### [Work required]
Among the lines listed below, count those that include the string "Slot", and state only the count.

[Collection entries]
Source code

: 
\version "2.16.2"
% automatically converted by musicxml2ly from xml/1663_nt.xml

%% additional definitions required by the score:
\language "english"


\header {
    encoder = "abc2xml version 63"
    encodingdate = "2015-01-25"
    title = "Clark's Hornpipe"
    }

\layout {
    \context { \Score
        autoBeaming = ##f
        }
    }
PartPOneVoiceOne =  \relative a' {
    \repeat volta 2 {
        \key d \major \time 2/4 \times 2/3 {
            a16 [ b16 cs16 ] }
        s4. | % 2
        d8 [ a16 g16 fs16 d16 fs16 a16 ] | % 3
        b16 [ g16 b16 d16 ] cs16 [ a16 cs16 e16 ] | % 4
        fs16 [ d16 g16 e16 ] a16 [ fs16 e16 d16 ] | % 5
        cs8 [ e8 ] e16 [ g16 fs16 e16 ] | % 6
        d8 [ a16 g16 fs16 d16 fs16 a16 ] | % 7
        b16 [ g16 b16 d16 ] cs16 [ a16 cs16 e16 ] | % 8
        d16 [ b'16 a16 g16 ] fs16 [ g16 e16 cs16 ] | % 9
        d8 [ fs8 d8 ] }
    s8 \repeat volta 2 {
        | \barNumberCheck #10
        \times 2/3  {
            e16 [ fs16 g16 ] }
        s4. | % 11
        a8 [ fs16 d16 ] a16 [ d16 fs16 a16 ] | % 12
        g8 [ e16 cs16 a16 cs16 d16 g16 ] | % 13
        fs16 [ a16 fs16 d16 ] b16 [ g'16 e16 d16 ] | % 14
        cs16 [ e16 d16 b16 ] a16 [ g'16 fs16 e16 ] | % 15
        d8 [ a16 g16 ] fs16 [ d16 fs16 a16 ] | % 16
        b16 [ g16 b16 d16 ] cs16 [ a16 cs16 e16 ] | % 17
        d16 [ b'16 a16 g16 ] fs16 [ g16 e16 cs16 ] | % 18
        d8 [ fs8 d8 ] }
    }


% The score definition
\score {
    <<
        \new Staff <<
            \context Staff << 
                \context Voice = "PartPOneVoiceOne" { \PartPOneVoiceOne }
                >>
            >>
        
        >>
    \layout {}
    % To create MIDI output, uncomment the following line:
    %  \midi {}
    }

==

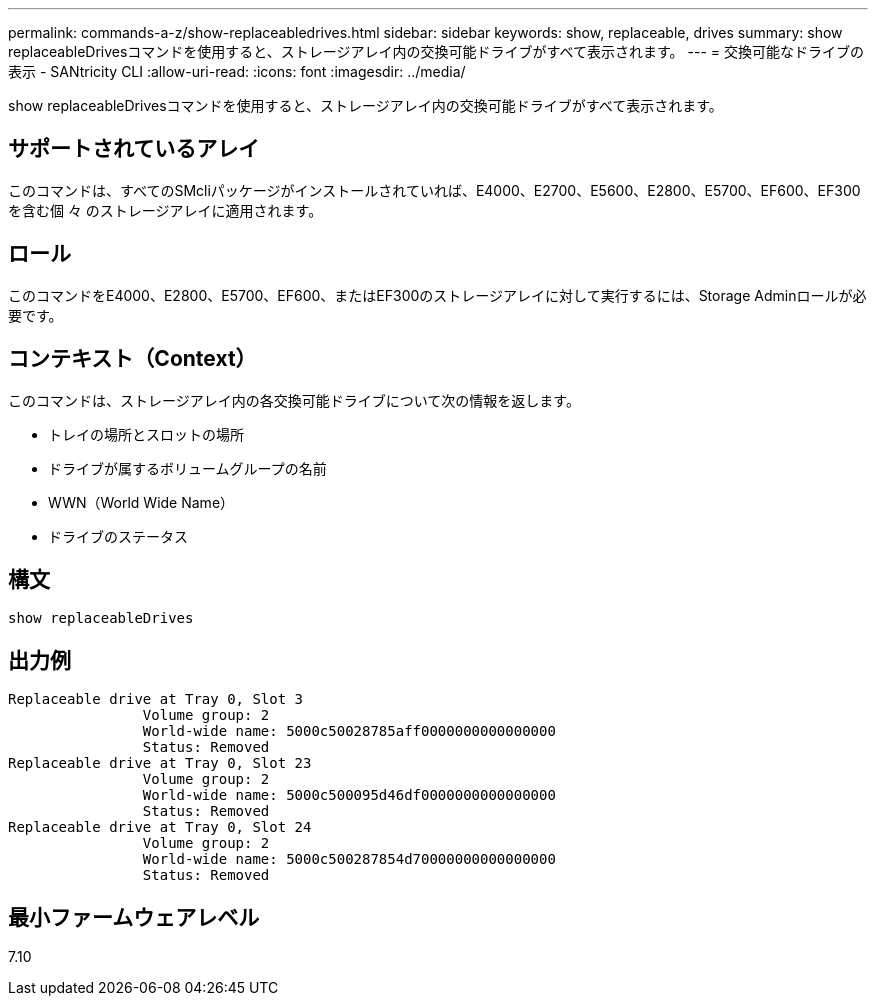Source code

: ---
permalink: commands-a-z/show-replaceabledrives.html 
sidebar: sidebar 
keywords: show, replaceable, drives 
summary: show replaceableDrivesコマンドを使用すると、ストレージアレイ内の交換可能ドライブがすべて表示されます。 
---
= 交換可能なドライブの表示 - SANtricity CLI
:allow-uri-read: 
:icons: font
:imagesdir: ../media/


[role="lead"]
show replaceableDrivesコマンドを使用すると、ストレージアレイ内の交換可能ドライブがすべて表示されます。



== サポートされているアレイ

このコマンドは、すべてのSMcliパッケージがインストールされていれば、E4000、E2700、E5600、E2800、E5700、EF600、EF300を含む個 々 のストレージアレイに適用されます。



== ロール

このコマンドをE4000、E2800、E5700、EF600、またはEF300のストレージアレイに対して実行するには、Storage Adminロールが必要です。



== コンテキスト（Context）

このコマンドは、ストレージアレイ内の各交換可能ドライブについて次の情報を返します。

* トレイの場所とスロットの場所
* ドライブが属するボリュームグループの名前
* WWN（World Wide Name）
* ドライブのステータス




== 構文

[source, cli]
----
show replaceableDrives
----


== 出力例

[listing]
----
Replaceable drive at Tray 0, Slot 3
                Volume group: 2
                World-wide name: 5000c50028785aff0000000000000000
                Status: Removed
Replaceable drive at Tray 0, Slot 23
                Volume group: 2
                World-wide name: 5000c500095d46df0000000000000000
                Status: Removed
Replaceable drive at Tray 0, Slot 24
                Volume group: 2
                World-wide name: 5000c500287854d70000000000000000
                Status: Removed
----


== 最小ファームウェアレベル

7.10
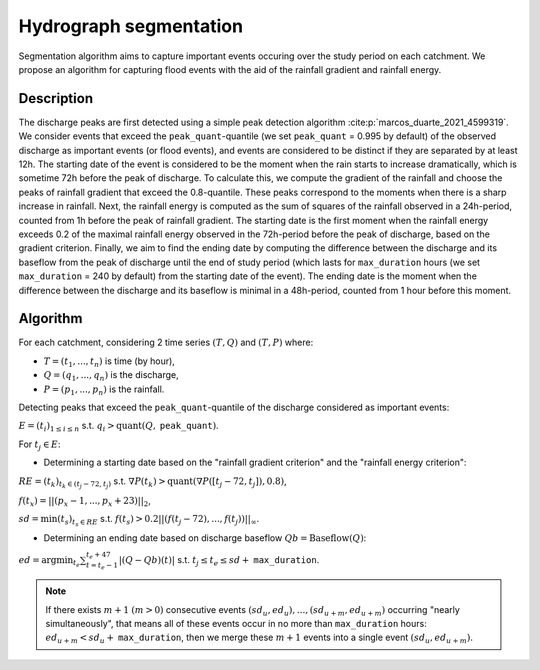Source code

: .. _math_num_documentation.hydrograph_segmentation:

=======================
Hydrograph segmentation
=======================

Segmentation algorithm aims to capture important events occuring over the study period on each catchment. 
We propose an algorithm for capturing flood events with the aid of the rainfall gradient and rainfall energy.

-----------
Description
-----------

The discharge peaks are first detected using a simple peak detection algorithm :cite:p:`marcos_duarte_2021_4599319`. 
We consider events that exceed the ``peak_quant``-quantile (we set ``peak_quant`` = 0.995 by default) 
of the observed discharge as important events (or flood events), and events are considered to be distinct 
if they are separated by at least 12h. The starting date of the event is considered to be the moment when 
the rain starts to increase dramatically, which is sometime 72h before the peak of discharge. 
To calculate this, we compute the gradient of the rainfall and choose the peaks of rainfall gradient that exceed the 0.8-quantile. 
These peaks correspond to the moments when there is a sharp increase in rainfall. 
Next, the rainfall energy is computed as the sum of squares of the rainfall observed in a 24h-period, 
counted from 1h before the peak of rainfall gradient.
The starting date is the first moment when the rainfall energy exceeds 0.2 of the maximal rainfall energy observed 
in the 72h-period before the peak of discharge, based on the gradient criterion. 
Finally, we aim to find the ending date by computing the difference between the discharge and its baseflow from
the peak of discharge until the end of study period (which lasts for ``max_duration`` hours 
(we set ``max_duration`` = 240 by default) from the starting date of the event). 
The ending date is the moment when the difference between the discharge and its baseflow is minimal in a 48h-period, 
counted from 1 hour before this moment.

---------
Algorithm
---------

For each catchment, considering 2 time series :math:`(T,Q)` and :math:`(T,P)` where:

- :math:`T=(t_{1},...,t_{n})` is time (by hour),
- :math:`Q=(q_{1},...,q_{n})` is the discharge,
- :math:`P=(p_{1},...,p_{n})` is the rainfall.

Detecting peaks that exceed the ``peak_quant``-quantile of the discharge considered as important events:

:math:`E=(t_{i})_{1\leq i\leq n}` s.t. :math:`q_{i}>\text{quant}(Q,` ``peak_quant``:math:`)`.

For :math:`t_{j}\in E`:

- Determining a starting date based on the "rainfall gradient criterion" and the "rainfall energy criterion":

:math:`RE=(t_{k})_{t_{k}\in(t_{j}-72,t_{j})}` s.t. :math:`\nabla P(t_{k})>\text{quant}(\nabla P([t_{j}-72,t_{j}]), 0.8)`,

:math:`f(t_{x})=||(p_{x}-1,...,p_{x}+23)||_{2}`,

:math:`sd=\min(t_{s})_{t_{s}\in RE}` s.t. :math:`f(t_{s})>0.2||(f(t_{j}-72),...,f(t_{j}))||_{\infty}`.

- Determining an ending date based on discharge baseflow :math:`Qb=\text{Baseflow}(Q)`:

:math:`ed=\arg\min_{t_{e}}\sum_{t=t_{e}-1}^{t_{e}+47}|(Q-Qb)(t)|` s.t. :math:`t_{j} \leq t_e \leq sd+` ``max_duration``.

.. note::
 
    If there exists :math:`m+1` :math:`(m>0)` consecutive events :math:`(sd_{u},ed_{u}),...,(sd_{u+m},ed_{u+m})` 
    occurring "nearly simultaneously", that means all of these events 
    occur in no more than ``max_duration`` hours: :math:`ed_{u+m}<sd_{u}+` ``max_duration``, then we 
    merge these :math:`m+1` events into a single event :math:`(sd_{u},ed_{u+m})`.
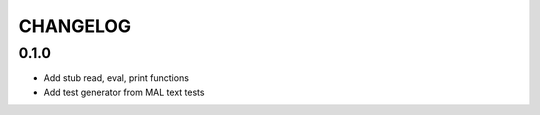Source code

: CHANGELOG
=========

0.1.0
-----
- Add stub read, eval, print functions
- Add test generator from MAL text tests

--

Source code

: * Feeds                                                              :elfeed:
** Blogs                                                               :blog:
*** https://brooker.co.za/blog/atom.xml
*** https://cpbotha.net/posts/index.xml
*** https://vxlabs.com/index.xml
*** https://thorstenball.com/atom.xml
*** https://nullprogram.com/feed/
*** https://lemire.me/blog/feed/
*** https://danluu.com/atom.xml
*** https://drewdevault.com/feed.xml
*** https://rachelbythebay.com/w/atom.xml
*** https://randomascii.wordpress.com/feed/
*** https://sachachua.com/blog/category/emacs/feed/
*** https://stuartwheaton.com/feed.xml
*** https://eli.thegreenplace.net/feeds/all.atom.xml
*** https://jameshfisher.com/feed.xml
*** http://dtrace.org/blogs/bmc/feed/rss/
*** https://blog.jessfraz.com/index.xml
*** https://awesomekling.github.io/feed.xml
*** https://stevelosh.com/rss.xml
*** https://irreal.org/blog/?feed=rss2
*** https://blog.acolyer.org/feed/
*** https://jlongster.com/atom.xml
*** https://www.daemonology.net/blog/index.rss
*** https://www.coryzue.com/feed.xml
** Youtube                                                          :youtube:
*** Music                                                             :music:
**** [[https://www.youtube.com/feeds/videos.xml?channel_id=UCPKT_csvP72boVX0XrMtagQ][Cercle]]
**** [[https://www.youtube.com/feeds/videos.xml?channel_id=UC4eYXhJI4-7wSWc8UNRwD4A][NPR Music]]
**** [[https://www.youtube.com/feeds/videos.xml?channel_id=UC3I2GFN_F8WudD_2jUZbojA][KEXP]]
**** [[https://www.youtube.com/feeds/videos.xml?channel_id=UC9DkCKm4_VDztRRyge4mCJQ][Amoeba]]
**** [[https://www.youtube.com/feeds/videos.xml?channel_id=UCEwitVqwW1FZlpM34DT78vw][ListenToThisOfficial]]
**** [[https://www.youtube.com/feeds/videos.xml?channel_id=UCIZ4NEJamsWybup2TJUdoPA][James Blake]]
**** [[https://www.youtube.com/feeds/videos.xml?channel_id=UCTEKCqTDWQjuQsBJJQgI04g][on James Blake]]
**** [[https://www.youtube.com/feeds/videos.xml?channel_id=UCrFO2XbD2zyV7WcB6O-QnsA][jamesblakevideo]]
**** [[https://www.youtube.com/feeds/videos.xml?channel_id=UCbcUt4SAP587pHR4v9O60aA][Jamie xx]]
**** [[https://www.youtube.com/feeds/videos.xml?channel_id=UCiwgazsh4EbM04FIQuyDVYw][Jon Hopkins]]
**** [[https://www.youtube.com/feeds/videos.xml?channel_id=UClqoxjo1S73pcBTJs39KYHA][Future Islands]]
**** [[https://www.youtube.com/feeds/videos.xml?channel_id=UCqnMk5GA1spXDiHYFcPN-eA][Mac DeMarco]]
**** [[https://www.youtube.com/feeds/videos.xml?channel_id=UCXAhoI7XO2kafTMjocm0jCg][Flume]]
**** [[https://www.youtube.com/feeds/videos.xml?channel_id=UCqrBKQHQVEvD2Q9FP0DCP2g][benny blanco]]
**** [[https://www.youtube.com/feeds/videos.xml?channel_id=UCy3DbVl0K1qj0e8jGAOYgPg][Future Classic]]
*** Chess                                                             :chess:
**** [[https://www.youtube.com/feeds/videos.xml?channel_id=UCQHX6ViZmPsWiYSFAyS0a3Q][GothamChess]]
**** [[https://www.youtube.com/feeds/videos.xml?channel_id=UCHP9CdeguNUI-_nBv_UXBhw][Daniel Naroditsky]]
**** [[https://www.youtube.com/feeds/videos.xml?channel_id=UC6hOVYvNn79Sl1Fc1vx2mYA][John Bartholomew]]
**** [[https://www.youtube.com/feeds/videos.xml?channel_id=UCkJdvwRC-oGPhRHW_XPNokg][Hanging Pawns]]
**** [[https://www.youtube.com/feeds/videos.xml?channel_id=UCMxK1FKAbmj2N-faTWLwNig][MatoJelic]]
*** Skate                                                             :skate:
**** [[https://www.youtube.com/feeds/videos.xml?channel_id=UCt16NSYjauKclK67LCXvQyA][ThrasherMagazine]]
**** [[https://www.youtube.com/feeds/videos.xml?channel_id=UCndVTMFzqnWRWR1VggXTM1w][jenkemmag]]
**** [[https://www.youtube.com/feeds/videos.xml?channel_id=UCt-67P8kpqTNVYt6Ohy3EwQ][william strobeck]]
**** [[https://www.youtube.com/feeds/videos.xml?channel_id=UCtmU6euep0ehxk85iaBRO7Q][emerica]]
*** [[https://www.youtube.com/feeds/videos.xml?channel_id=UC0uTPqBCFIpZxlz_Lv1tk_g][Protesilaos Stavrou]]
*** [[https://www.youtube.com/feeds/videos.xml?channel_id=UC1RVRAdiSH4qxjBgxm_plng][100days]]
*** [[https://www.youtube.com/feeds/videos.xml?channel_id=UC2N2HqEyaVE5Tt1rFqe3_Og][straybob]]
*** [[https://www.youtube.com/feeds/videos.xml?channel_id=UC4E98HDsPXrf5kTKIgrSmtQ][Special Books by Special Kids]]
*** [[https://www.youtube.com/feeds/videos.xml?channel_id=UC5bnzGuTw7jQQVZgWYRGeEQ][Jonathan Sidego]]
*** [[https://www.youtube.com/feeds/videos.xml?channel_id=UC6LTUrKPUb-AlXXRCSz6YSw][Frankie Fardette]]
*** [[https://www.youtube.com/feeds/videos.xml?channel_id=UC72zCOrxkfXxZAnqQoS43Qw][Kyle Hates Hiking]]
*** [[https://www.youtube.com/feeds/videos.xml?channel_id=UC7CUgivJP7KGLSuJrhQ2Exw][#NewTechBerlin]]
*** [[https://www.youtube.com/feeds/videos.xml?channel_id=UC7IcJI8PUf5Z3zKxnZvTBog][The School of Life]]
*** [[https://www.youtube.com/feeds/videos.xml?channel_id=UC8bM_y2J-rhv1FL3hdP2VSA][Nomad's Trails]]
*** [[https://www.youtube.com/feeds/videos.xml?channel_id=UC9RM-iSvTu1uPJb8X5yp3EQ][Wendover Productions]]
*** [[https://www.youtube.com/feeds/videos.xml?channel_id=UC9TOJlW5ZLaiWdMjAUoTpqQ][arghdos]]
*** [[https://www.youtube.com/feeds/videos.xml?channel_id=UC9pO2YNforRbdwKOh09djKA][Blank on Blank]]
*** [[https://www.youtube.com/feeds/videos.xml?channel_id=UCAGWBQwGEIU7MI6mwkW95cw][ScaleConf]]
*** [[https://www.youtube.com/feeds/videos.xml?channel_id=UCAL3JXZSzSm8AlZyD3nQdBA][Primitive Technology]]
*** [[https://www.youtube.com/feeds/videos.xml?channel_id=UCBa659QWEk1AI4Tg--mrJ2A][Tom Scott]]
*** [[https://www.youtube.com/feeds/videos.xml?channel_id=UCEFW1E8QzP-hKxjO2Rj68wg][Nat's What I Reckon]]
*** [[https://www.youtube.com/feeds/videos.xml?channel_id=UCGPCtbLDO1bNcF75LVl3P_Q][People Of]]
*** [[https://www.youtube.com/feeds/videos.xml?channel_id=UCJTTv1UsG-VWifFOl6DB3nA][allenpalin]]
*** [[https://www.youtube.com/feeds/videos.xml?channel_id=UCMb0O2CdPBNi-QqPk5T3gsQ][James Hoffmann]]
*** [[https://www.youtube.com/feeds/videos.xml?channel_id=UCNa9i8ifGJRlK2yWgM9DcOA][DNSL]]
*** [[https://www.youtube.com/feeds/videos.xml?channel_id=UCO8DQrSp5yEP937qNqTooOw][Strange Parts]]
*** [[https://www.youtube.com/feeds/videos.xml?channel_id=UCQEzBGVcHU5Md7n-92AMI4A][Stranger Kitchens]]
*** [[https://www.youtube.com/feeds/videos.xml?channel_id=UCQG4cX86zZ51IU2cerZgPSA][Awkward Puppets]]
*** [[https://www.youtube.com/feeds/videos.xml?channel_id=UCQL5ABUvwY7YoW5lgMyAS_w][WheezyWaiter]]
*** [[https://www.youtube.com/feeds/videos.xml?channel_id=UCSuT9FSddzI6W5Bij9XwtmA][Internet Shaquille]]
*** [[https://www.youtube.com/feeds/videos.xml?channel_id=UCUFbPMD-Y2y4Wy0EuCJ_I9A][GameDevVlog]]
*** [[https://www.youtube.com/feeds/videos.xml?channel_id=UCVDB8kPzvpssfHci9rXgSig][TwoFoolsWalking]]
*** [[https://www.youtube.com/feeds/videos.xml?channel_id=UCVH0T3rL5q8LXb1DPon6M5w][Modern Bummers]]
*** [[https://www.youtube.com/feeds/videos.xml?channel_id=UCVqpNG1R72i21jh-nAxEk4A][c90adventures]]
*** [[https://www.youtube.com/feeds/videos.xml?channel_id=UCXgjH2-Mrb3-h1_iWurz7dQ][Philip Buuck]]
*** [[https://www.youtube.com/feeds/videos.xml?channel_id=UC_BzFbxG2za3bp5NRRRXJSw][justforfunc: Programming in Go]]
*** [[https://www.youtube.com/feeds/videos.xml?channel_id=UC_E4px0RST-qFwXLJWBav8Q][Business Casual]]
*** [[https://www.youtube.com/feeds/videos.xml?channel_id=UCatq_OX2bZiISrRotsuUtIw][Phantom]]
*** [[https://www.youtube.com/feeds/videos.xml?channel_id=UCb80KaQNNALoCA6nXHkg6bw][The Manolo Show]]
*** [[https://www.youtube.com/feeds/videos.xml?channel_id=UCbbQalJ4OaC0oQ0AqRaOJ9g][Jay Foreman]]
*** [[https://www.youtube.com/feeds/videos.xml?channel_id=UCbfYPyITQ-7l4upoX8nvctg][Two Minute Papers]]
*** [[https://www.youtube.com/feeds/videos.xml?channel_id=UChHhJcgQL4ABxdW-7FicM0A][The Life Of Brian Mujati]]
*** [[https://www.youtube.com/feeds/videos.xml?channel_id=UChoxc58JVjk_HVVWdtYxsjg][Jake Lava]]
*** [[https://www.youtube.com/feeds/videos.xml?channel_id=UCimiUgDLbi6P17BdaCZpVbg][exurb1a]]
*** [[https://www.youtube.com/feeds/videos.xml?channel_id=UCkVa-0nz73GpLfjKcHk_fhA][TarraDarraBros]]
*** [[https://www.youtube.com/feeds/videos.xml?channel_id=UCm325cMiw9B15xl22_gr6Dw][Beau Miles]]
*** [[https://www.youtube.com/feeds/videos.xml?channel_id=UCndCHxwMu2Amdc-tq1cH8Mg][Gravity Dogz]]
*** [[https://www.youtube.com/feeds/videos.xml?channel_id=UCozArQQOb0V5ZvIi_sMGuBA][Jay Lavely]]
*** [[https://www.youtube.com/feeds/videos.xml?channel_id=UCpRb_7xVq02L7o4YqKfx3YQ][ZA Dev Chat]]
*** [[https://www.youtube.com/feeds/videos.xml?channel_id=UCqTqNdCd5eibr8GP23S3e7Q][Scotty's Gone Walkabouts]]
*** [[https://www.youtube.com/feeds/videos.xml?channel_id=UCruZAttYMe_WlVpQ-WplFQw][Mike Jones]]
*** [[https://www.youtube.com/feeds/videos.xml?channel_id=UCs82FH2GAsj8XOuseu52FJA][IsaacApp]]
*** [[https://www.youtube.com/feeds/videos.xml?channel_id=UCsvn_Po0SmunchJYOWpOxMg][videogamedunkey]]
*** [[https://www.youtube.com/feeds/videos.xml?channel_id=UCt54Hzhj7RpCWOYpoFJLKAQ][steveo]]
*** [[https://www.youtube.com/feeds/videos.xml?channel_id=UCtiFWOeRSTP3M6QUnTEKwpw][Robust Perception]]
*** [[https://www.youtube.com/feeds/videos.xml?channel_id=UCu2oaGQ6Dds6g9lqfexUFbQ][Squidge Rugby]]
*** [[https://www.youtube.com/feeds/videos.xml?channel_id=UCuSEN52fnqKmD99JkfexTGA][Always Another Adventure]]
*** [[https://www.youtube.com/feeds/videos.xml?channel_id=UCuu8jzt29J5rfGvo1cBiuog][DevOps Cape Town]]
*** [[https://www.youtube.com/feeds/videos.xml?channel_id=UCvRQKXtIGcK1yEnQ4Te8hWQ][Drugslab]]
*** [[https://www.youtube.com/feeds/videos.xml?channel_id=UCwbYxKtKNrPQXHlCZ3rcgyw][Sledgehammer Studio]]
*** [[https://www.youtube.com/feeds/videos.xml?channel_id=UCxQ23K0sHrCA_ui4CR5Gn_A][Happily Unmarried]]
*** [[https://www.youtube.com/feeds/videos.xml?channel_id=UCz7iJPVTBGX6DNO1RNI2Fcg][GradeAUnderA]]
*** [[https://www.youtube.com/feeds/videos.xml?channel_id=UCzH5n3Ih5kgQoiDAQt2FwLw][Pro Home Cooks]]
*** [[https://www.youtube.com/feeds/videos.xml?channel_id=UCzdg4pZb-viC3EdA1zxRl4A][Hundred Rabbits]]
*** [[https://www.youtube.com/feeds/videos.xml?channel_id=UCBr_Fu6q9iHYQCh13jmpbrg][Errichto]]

### [Solution to the exercise]
3